▸ **SOURCE DOCUMENT**
The Woman & the Bull

“Goddess & Bull”
Digital Collage
D.Nez
Bison-headed man La Gabillou Cave France, ca.13,000 BCE
Bison-headed man
La Gabillou Cave
France, ca.13,000 BCE

In a previous post we looked at the motifs of woman and bull as represented in Paleolithic art. The so-called “Venus figurines” apparently depicting pregnant women are likely related to fertility, while cave paintings of aurochs or wild bulls appear to be primarily associated with the hunt.  Other paintings feature men with the heads of bison, or wearing elk-horns who may represent shamans shape-shifting into their animal spirit-helpers.

The symbolism of the woman and bull would persist into the Neolithic period and spread throughout the Mediterranean world, according to archaeologist Jacques Cauvin. He proposes the woman was associated with fertility–the birth of human infants as well as beasts. She became the “mistress of animals” and universal mother goddess who brought life as well as death. The bull, on the other hand, symbolized brute instinctual force and violence. By braving the dangerous wild bull, males could prove their courage and prowess in combat. Cauvin writes: “The goddess flanked by a male partner assimilated by the bull, will be the keystone of a whole religious system organized around her”. These two symbols in various forms would constellate the primordial couple—the goddess and her consort the god–of the Neolithic, and polytheistic religions to come. It was their mating which was believed to perpetuate the life cycle of nature.

Archaeologist Gimbutas insists the goddess was primary to the cultures of the Neolithic, reflecting a matrilineal social order in which women served as heads of clans or as queen-priestesses, worshipping a great goddess who symbolized the cycle of birth, death and rebirth. She believes women and men shared equal authority in these societies, with neither sex dominating. Based on her extensive studies of Neolithic iconography, Gimbutas concludes the goddess represented not only fertility and nurturing but also the powers of death and regeneration.

“Bird Goddess”
Vinca Culture,
Serbia 5,000 BCE

As birth-goddess she was often represented as woman with a bird’s head or wearing a bird-mask. Migratory water-birds such as swans, geese or cranes, were associated with her, symbolizing life-giving moisture and the annual return of life. As a mother-goddess she was sometimes depicted as a female bear or doe nurturing her young. As death-goddess she commonly appeared in the forms of vultures, ravens, owls and poisonous snakes. As goddess of regeneration she was associated with creatures such as bees, fish, frogs, sows and serpents.

▸ **YOUR TASKS**
• 1. List the creatures that the text on the woman and the bull associates with the goddess of regeneration.
• 2. Carry on the text about the woman and the bull from its last sentence.

▸ **INFORMATION SHOWN**
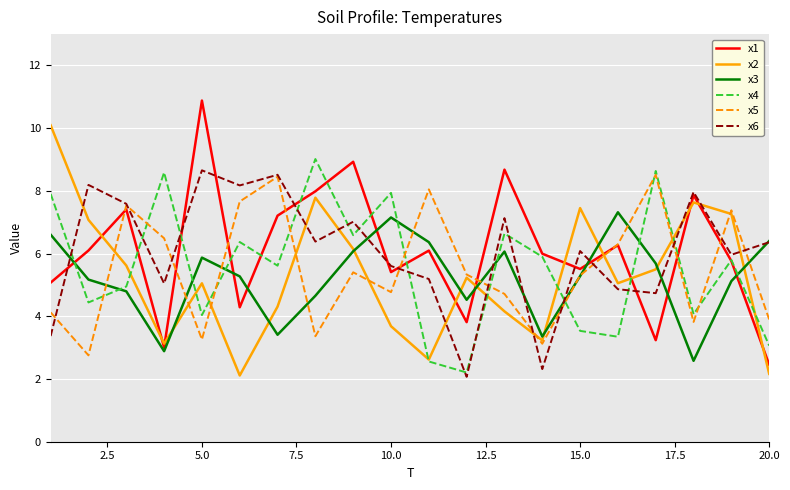

What is the maximum value for x4?

9.0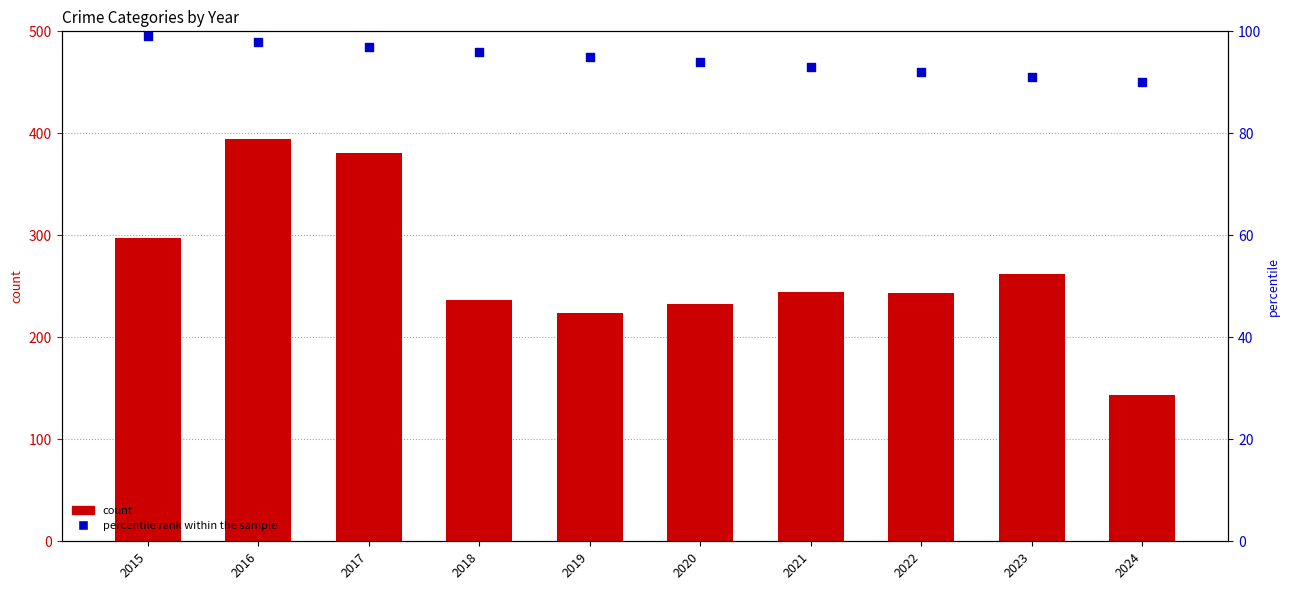

What is the total value across all series at 2024?

568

▸ **ANSWERS FOR THE EXERCISE**
• 1. Bees, fish, frogs, sows and serpents.

• 2.
Gimbutas proposes the male god descended from Paleolithic images of half-human, half-animal men found in cave art. She writes: “…the male god’s principle epiphany was in the form of a bull”.  In the Neolithic period from the 7th millennium onward, phallic masked-men, bull-men and goat-men represent, in the words of Gimbutas: “… a male stimulating principle in nature without whose influence nothing would grow or thrive”. Sculptures of hybrid figures combining the features of man and bull appear in the Neolithic Vinca culture of the Balkans from the 5th-4th millenniums BCE. In ancient Greece, orgiastic rites, possibly descended from the Neolithic, were celebrated in winter and spring festivals dramatizing the seasonal cycle of death and rebirth, and attended by ithyphallic masked-men.

Dionysus as bull with Maenads.
Dionysus as bull with Maenads.

Gimbutas insists the Greek god Dionysus, associated with a bull and the powers of annual fertility and renewal, originated in pre-Indo-European cultures of the Neolithic Balkans and Anatolia. He was worshipped by women as a symbol of masculine virility and his orgiastic rites were celebrated by ecstatic worshippers such as the female Maenads.

The motif of the woman and bull became the basis of later Bronze Age myths. In the Sumerian Epic of Gilgamesh the goddess of love Inanna, angry at the hero Gilgamesh for spurning her amorous advances, lets loose the “Bull of Heaven” upon earth which wreaks havoc until killed by Gilgamesh and his companion Enkidu. We learn in another myth that the Bull of Heaven was none other than the husband of Inanna’s sister Erishkegal–queen of the underworld. Inanna’s lover and husband Dummuzi, also known as Tamuz, was also mourned in funeral rites as the sacrificial “Wild Bull”  during his semi-annual confinement in the underworld.

“Europa and the Bull”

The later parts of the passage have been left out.